● **EXERCISE TEXT**:
* * * * * * *
1. Network Abuse - some people including Barry Shain and Eric Brunner specifically, have been proposing that we look at the entire spam problem as one of network abuse. The Internet in general, and SMTP in particular, have been built as open systems trusting all network users to behave themselves. Spam is caused by those users abusing the network and its resources. 2. Consent - others in particular, the people or person who wrote the group charter, propose that spam be viewed as an issue of consent. Spam is caused by the fact that the receivers have no mechanisms in place to be able to express their consent to receiving email.

Thus, all of the proposals fall into three general categories:
1. Network Abuse - these proposals are the ones that look at the underlying nature of email and trying to fix or correct the abuse problem. This includes RMX, rDNS, certificates in DNS, distributed spam detection systems such as DCC, systems for detecting open relays and proxies, creating a separate email system, moving from SMTP to a different protocol, charging for sending email, etc. 2. Consent - these proposals do not try to block the email at the sender's end, or as at being transferred over the network. Instead, they concentrate solely at the receiver's point. These proposals define various mechanisms and structures through which the receiver (or his ISP), can his or her consent about wanting to receive email. These include trusted sender systems (like Habeas), filtering systems based on message content (like SpamAssasin, HTML blocking), C/R systems, systems based on passwords (Selby's proposal for lock-and-key), manual whitelists, etc. 3. Combination - these includes combination systems like filtering on receiver's end based on a blacklist of open proxies, etc.

The problem is that many of these approaches if implemented independently of each other, would not be able to operate together as a cohesive system, and in some cases interfere with each other. I would like to see these two models of spam and three approaches to anti-spam defined clearly so we can work out a cohesive model of how to fight spam.
* * * * * * *
● **RECORDS SHOWN**:
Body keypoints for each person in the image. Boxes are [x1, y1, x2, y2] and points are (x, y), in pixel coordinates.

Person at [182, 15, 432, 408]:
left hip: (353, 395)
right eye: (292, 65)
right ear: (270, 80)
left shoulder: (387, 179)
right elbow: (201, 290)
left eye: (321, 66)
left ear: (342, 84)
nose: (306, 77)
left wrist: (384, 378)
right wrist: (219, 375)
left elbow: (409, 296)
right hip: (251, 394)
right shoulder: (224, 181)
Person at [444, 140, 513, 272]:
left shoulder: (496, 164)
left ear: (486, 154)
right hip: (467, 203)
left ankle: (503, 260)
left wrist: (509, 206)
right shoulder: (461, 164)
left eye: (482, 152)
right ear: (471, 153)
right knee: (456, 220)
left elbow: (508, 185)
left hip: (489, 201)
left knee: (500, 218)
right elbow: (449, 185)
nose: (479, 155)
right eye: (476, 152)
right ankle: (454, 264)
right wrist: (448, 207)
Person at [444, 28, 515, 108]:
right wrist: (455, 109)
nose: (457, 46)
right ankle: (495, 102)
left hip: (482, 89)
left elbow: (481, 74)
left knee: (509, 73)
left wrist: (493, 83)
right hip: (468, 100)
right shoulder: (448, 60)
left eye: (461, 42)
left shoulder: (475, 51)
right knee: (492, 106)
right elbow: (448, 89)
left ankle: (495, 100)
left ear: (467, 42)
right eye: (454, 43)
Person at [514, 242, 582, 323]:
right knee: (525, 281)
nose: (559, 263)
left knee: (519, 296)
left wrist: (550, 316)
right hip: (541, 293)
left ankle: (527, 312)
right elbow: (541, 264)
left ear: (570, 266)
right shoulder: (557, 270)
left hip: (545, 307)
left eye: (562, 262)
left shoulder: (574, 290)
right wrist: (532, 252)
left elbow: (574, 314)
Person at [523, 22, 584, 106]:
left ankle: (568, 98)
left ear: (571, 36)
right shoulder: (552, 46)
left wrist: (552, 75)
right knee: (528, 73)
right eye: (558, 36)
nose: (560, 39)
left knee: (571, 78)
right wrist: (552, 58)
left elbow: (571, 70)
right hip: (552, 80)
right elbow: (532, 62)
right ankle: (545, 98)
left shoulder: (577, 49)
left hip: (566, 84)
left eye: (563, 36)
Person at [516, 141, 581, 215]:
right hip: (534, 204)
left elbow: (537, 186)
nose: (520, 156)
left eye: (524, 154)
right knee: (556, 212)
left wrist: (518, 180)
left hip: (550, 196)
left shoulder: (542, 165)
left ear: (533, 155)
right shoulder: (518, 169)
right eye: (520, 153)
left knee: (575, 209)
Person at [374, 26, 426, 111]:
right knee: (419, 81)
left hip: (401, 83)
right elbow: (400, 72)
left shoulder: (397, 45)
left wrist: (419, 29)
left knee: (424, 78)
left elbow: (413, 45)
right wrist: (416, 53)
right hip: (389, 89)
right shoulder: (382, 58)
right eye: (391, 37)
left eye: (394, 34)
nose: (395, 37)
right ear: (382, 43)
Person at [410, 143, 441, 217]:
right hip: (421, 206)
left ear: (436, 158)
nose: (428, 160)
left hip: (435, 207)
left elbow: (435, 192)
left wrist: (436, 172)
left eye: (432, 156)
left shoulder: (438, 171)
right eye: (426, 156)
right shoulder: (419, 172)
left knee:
* * * * * * *
● **DIRECTIONS**:
Please return the passage of the spam text above, copied word for word, starting at "1. Network Abuse - some" and ending at "to receiving email.".

● **EXERCISE SOLUTION**:
1. Network Abuse - some people including Barry Shain and Eric Brunner specifically, have been proposing that we look at the entire spam problem as one of network abuse. The Internet in general, and SMTP in particular, have been built as open systems trusting all network users to behave themselves. Spam is caused by those users abusing the network and its resources. 2. Consent - others in particular, the people or person who wrote the group charter, propose that spam be viewed as an issue of consent. Spam is caused by the fact that the receivers have no mechanisms in place to be able to express their consent to receiving email.